His passive skill flared to life, wrapping around him like a second skin, and he dropped to the ground, pressing himself into the rotting soil, making himself small, making himself invisible. The mist swirled above him, thick and purple and full of eyes he couldn't see, and another spear shot past—closer this time, close enough that he felt the wind of it on his neck.
He rolled, scrambled, crawled behind a boulder that had been split in half by something that looked like it had hit with the force of a cannon. Another spear struck the boulder, and the rock shattered, pieces of it spraying across his back like shrapnel.

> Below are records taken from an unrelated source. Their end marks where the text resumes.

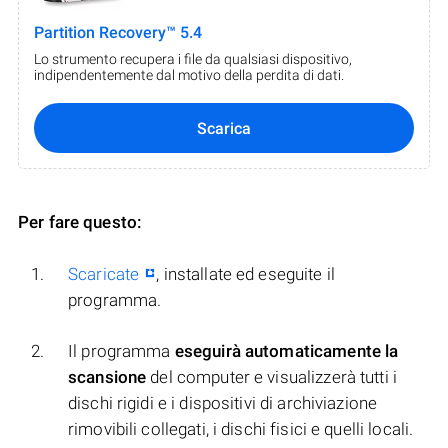
Partition Recovery™ 5.4
Lo strumento recupera i file da qualsiasi dispositivo,
indipendentemente dal motivo della perdita di dati.
Scarica
Per fare questo:
Scaricate
, installate ed eseguite il
programma.
Il programma
eseguirà automaticamente la
scansione
del computer e visualizzerà tutti i
dischi rigidi e i dispositivi di archiviazione
rimovibili collegati, i dischi fisici e quelli locali.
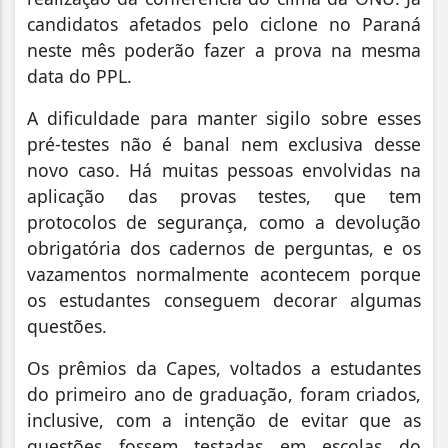
candidatos afetados pelo ciclone no Paraná
neste mês poderão fazer a prova na mesma
data do PPL.
A dificuldade para manter sigilo sobre esses
pré-testes não é banal nem exclusiva desse
novo caso. Há muitas pessoas envolvidas na
aplicação das provas testes, que tem
protocolos de segurança, como a devolução
obrigatória dos cadernos de perguntas, e os
vazamentos normalmente acontecem porque
os estudantes conseguem decorar algumas
questões.
Os prêmios da Capes, voltados a estudantes
do primeiro ano de graduação, foram criados,
inclusive, com a intenção de evitar que as
questões fossem testadas em escolas do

"System!" he shouted, his voice raw, his hands over his head. "What is that thing?"
SCANNING. DUNGEON WALLS HAVE BEEN ACTIVATED. THREAT RETALIATION IN RESPONSE TO USER'S PROXIMITY.
"Dungeons can attack?" Kain rolled again, barely avoiding a spear that embedded itself in the ground where his chest had been, its shaft quivering with the force of impact. "Since when do dungeons attack? I've never heard of such a thing!"
USER HAS MUCH TO LEARN.
"Not helpful!" He was running now, crouched low, weaving between dead trees and shattered rocks, the spears following him with an accuracy that felt almost intelligent. "How am I supposed to win against something I can't even see? How am I supposed to fight when I don't know where the attacks are coming from?"
He ran until the mist thinned, until the ground beneath his feet changed from rotting purple soil to something harder, grayer, until the spears stopped falling and the silence returned, heavy and expectant. He collapsed behind a ridge of black rock, his chest heaving, his cheek still bleeding, his hands shaking against the stone.
The Veilborn Expanse stretched out before him, a wasteland of dead trees and dried-up riverbeds and the bones of animals he couldn't name.
The mist hung over everything like a shroud, violet and thick and somehow watching, and the ground beneath his feet was not dirt but something else—something that had once been alive and was now only memory, crushed and rotted and pressed into a landscape that looked like the aftermath of a war no one had survived.
Kain pressed his forehead against the cool stone and closed his eyes.
This is the only place I can survive, he thought. The demons won't come here. The humans won't follow. The war can't reach me in a place that's already dead.
He opened his eyes and looked out at the wasteland, at the mist and the bones and the dungeon that had tried to kill him for simply standing too close.